I am assuming that each "item" can logically be thought of as a unit, and the large number of files in some of them is merely an artefact of your digitization process.

For such a situation, I would consider using Zip without compression as a container format.

Doing so will allow you to add each item to your repository as a single archive file, which can be retrieved and extracted when the need arises.
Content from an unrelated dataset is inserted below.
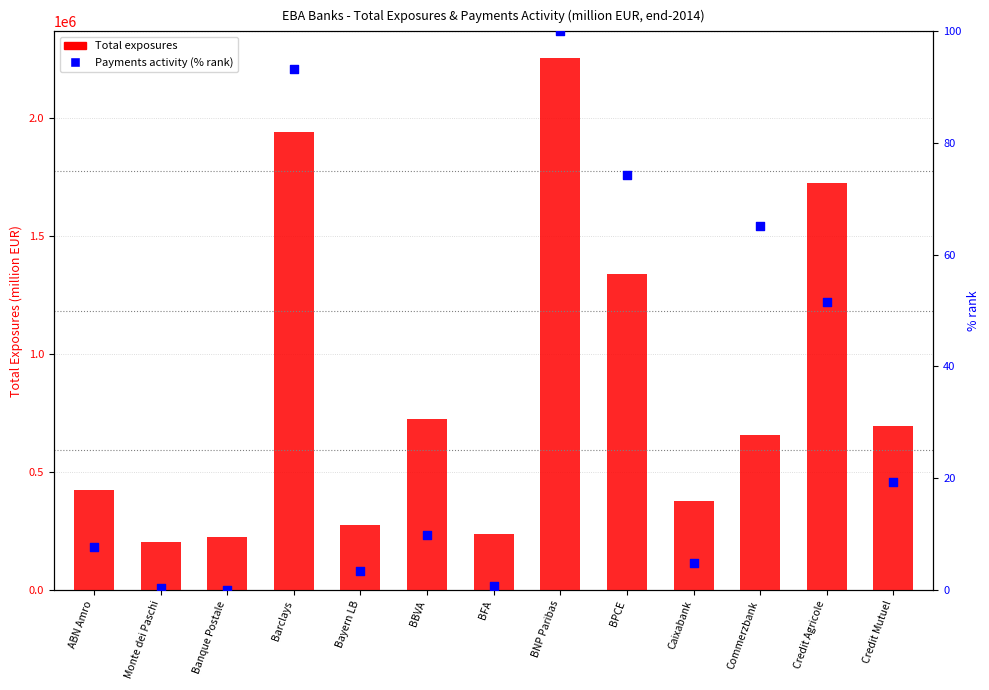

Which series contains the highest Y value?

Total exposures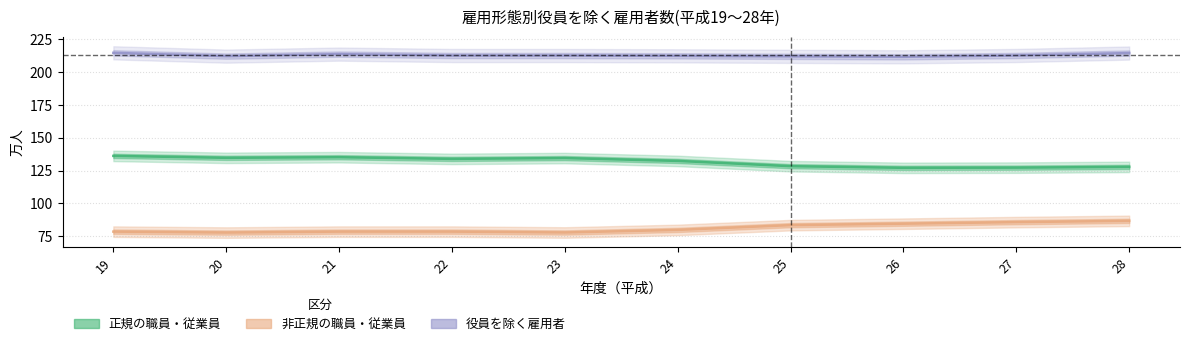

List the series in order of their peak value, highest first.

役員を除く雇用者, 正規の職員・従業員, 非正規の職員・従業員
Not using compression (in effect, using Zip only as a logical container) means that even if the Zip file header and directory somehow gets corrupted, standard recovery techniques used on damaged storage media should be able to pick out the respective files stored within the archive with little difficulty. The fact that the archive (unlike storage media) will have no fragmentation should also help should such recovery ever be necessary.

Zip is in wide use in many areas, including being used as a container format e.g. in ISO 26300 (OpenDocument) and Microsoft Office Open XML (as well as many others). Support on modern systems, including Windows, OS X and Linux, is basically ubiquitous. Both open source and proprietary implementations exist, and the format itself is publicly documented.

Zip files offer basic fixity verification through the stored checksums, but no real recovery mechanism.

Standard Zip files have a few limitations that you might run into in a situation like what you are describing. Perhaps most importantly, the maximum size of a Zip archive is capped at 4 GiB. The ZIP64 extension appears to resolve that deficiency by raising the size fields from 32 to 64 bits, but according to Wikipedia, support for ZIP64 is not as ubiquitous. If you are able to set software requirements for the systems that will handle the Zip files themselves, standardizing on ZIP64 might be a reasonable option even if the larger file size capability is not yet needed.

answered Jul 1, 2015 by michael (400 points)
edited Jul 2, 2015 by michael
TAR (https://en.wikipedia.org/wiki/Tar_(computing)) is another option if you have more than 4gb, but you would also lost the advantage that many people know what to do with a Zip file but fewer know what a TAR is.
@nkrabben There's also the ubiquity argument. Zip files work fine on Unix-like systems (Linux and OS X being the variants you're most likely to encounter on non-server systems) but Tar files are basically unknown outside of the Unix world. Zip files are supported natively by Windows, and ZIP64 is apparently supported natively since Vista. That's a lot of installed base.
Agreed, although TARs have more native support than ZIP64 on OS X, iOS, and Android. Of course, I'm not sure what the use case for downloading TIFFs on a smartphone is.

A kludgy option might be to create multiple > 4GB zips if necessary.
Thanks, guys. There are 87 GB worth of TIFFs, 4 GB worth of JPGs and 630 MB of PDFs just for one record alone. On a quick estimate, it looks like around 50 records out of ~200 will exceed the 4 GiB limit.
+1 vote
A decent short term strategy would be to place all of your files in bags so that you can run fixity checks while you are deciding on a longer term solution.

Bagger is a graphical interface for creating bags (https://github.com/LibraryOfCongress/bagger), but there are other utilities such as bagit-pyhton (https://github.com/LibraryOfCongress/bagit-python) if you're comfortable on the command line.
answered Jul 2, 2015 by nkrabben (1,990 points)
Thanks, nkrabben. Do you know if there are file size limitations with the baggers? Our largest record contains ~91 GB of files.
Bags don't have a file size limit because they're basically a folder structure. A bag consists of a folder with a subdirectory for all data, a manifest of all files in the data subdirectory with their checksums, a file with metadata about the bag, and additional files.

When you verify a bag, a program reads the manifest and checks all the contents of the data directory against that manifest.
Thanks for a very quick response, nkrabben. Will look into bagger.
0 votes
Here's our final solution: putting the files into Bagger/BagIt bags, then storing in our Research Data Store.

We also set up a mechanism to verify all the checksums on a 2-monthly basis, and added (non-public) links to the bags from our catalogue and research repository.